_JOB ITEM_
Without the pictures, set down every line of the data exactly.
▼▼▼
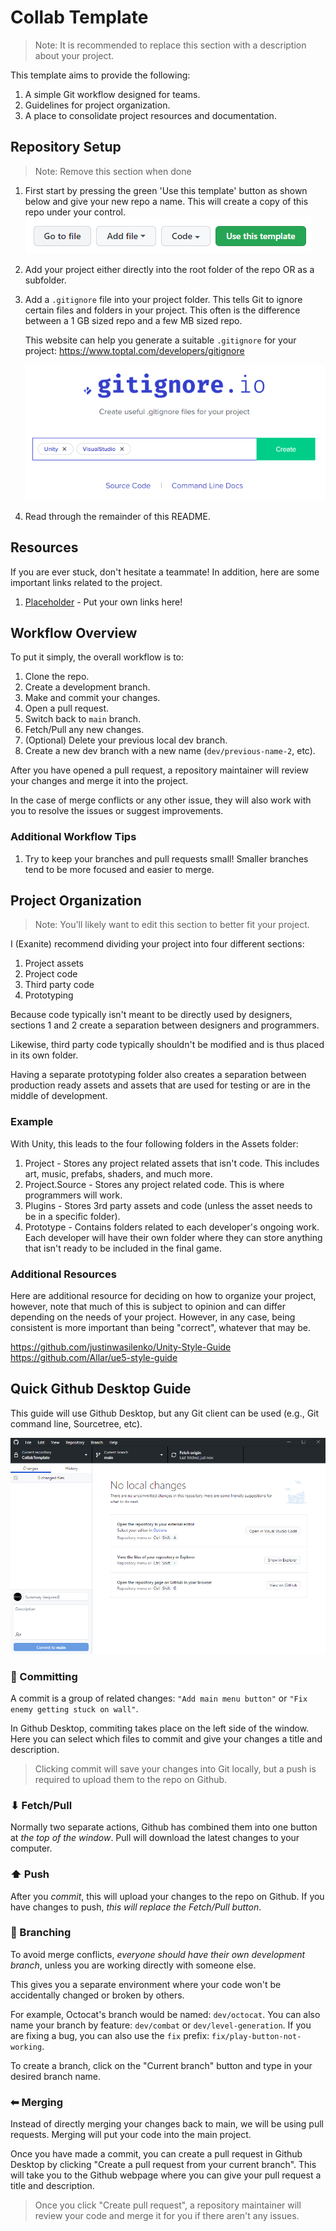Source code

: # Collab Template

> Note: It is recommended to replace this section with a description about your project.

This template aims to provide the following:

1. A simple Git workflow designed for teams.
2. Guidelines for project organization.
3. A place to consolidate project resources and documentation.

## Repository Setup

> Note: Remove this section when done

1. First start by pressing the green 'Use this template' button as
   shown below and give your new repo a name. This will create a copy
   of this repo under your control.
   ![Image of 'Use this template' button](docs/collab-template/github_use-this-template.png)

2. Add your project either directly into the root folder of the repo OR as a subfolder.

3. Add a `.gitignore` file into your project folder. This tells Git to
   ignore certain files and folders in your project. This often is the
   difference between a 1 GB sized repo and a few MB sized repo.

   This website can help you generate a suitable `.gitignore` for your project: https://www.toptal.com/developers/gitignore

   ![Image of Gitignore.io](docs/collab-template/gitignore-io.png)

4. Read through the remainder of this README.

## Resources

If you are ever stuck, don't hesitate a teammate! In addition, here are some important links related to the project.

1. [Placeholder](#) - Put your own links here!

## Workflow Overview

To put it simply, the overall workflow is to:

1. Clone the repo.
2. Create a development branch.
3. Make and commit your changes.
4. Open a pull request.
5. Switch back to `main` branch.
6. Fetch/Pull any new changes.
7. (Optional) Delete your previous local dev branch.
8. Create a new dev branch with a new name (`dev/previous-name-2`, etc).

After you have opened a pull request, a repository maintainer will review your changes and merge it into the project.

In the case of merge conflicts or any other issue, they will also work with you to resolve the issues or suggest improvements.

### Additional Workflow Tips

1. Try to keep your branches and pull requests small! Smaller branches tend to be more focused and easier to merge.

## Project Organization

> Note: You'll likely want to edit this section to better fit your project.

I (Exanite) recommend dividing your project into four different sections:

1. Project assets
2. Project code
3. Third party code
4. Prototyping

Because code typically isn't meant to be directly used by designers,
sections 1 and 2 create a separation between designers and
programmers.

Likewise, third party code typically shouldn't be modified and is thus
placed in its own folder.

Having a separate prototyping folder also creates a separation between
production ready assets and assets that are used for testing or are in
the middle of development.

### Example

With Unity, this leads to the four following folders in the Assets folder:

1. Project - Stores any project related assets that isn't code. This includes art, music, prefabs, shaders, and much more.
2. Project.Source - Stores any project related code. This is where programmers will work.
3. Plugins - Stores 3rd party assets and code (unless the asset needs to be in a specific folder).
4. Prototype - Contains folders related to each developer's ongoing work. Each developer will have their own folder where they can store anything that isn't ready to be included in the final game.

### Additional Resources

Here are additional resource for deciding on how to organize your
project, however, note that much of this is subject to opinion and can
differ depending on the needs of your project. However, in any case,
being consistent is more important than being "correct", whatever that
may be.

https://github.com/justinwasilenko/Unity-Style-Guide
https://github.com/Allar/ue5-style-guide

## Quick Github Desktop Guide

This guide will use Github Desktop, but any Git client can be used (e.g., Git command line, Sourcetree, etc).

![Image of Github Desktop interface](docs/collab-template/github-desktop.png)

### 💾 Committing
A commit is a group of related changes: `"Add main menu button"` or `"Fix enemy getting stuck on wall"`.

In Github Desktop, commiting takes place on the left side of the window.
Here you can select which files to commit and give your changes a title and description.

> Clicking commit will save your changes into Git locally, but a push is required to upload them to the repo on Github.

### ⬇ Fetch/Pull
Normally two separate actions, Github has combined them into one button at *the top of the window*. Pull will download the latest changes to your computer.

### ⬆ Push
After you *commit*, this will upload your changes to the repo on Github. If you have changes to push, *this will replace the Fetch/Pull button*.

### 🌲 Branching
To avoid merge conflicts, *everyone should have their own development
branch*, unless you are working directly with someone else.

This gives you a separate environment where your code won't be
accidentally changed or broken by others.

For example, Octocat's branch would be named: `dev/octocat`.
You can also name your branch by feature: `dev/combat` or `dev/level-generation`.
If you are fixing a bug, you can also use the `fix` prefix: `fix/play-button-not-working`.

To create a branch, click on the "Current branch" button and type in your desired branch name.

### ⬅ Merging
Instead of directly merging your changes back to main, we will be using pull requests. Merging will put your code into the main project.

Once you have made a commit, you can create a pull request in Github Desktop by clicking "Create a pull request from your current branch".
This will take you to the Github webpage where you can give your pull request a title and description.

> Once you click "Create pull request", a repository maintainer will review your code and merge it for you if there aren't any issues.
▲▲▲
_SOLUTION TO THE EXERCISE_
Source code

: # Collab Template

> Note: It is recommended to replace this section with a description about your project.

This template aims to provide the following:

1. A simple Git workflow designed for teams.
2. Guidelines for project organization.
3. A place to consolidate project resources and documentation.

## Repository Setup

> Note: Remove this section when done

1. First start by pressing the green 'Use this template' button as
   shown below and give your new repo a name. This will create a copy
   of this repo under your control.
   ![Image of 'Use this template' button](docs/collab-template/github_use-this-template.png)

2. Add your project either directly into the root folder of the repo OR as a subfolder.

3. Add a `.gitignore` file into your project folder. This tells Git to
   ignore certain files and folders in your project. This often is the
   difference between a 1 GB sized repo and a few MB sized repo.

   This website can help you generate a suitable `.gitignore` for your project: https://www.toptal.com/developers/gitignore

   ![Image of Gitignore.io](docs/collab-template/gitignore-io.png)

4. Read through the remainder of this README.

## Resources

If you are ever stuck, don't hesitate a teammate! In addition, here are some important links related to the project.

1. [Placeholder](#) - Put your own links here!

## Workflow Overview

To put it simply, the overall workflow is to:

1. Clone the repo.
2. Create a development branch.
3. Make and commit your changes.
4. Open a pull request.
5. Switch back to `main` branch.
6. Fetch/Pull any new changes.
7. (Optional) Delete your previous local dev branch.
8. Create a new dev branch with a new name (`dev/previous-name-2`, etc).

After you have opened a pull request, a repository maintainer will review your changes and merge it into the project.

In the case of merge conflicts or any other issue, they will also work with you to resolve the issues or suggest improvements.

### Additional Workflow Tips

1. Try to keep your branches and pull requests small! Smaller branches tend to be more focused and easier to merge.

## Project Organization

> Note: You'll likely want to edit this section to better fit your project.

I (Exanite) recommend dividing your project into four different sections:

1. Project assets
2. Project code
3. Third party code
4. Prototyping

Because code typically isn't meant to be directly used by designers,
sections 1 and 2 create a separation between designers and
programmers.

Likewise, third party code typically shouldn't be modified and is thus
placed in its own folder.

Having a separate prototyping folder also creates a separation between
production ready assets and assets that are used for testing or are in
the middle of development.

### Example

With Unity, this leads to the four following folders in the Assets folder:

1. Project - Stores any project related assets that isn't code. This includes art, music, prefabs, shaders, and much more.
2. Project.Source - Stores any project related code. This is where programmers will work.
3. Plugins - Stores 3rd party assets and code (unless the asset needs to be in a specific folder).
4. Prototype - Contains folders related to each developer's ongoing work. Each developer will have their own folder where they can store anything that isn't ready to be included in the final game.

### Additional Resources

Here are additional resource for deciding on how to organize your
project, however, note that much of this is subject to opinion and can
differ depending on the needs of your project. However, in any case,
being consistent is more important than being "correct", whatever that
may be.

https://github.com/justinwasilenko/Unity-Style-Guide
https://github.com/Allar/ue5-style-guide

## Quick Github Desktop Guide

This guide will use Github Desktop, but any Git client can be used (e.g., Git command line, Sourcetree, etc).

![Image of Github Desktop interface](docs/collab-template/github-desktop.png)

### 💾 Committing
A commit is a group of related changes: `"Add main menu button"` or `"Fix enemy getting stuck on wall"`.

In Github Desktop, commiting takes place on the left side of the window.
Here you can select which files to commit and give your changes a title and description.

> Clicking commit will save your changes into Git locally, but a push is required to upload them to the repo on Github.

### ⬇ Fetch/Pull
Normally two separate actions, Github has combined them into one button at *the top of the window*. Pull will download the latest changes to your computer.

### ⬆ Push
After you *commit*, this will upload your changes to the repo on Github. If you have changes to push, *this will replace the Fetch/Pull button*.

### 🌲 Branching
To avoid merge conflicts, *everyone should have their own development
branch*, unless you are working directly with someone else.

This gives you a separate environment where your code won't be
accidentally changed or broken by others.

For example, Octocat's branch would be named: `dev/octocat`.
You can also name your branch by feature: `dev/combat` or `dev/level-generation`.
If you are fixing a bug, you can also use the `fix` prefix: `fix/play-button-not-working`.

To create a branch, click on the "Current branch" button and type in your desired branch name.

### ⬅ Merging
Instead of directly merging your changes back to main, we will be using pull requests. Merging will put your code into the main project.

Once you have made a commit, you can create a pull request in Github Desktop by clicking "Create a pull request from your current branch".
This will take you to the Github webpage where you can give your pull request a title and description.

> Once you click "Create pull request", a repository maintainer will review your code and merge it for you if there aren't any issues.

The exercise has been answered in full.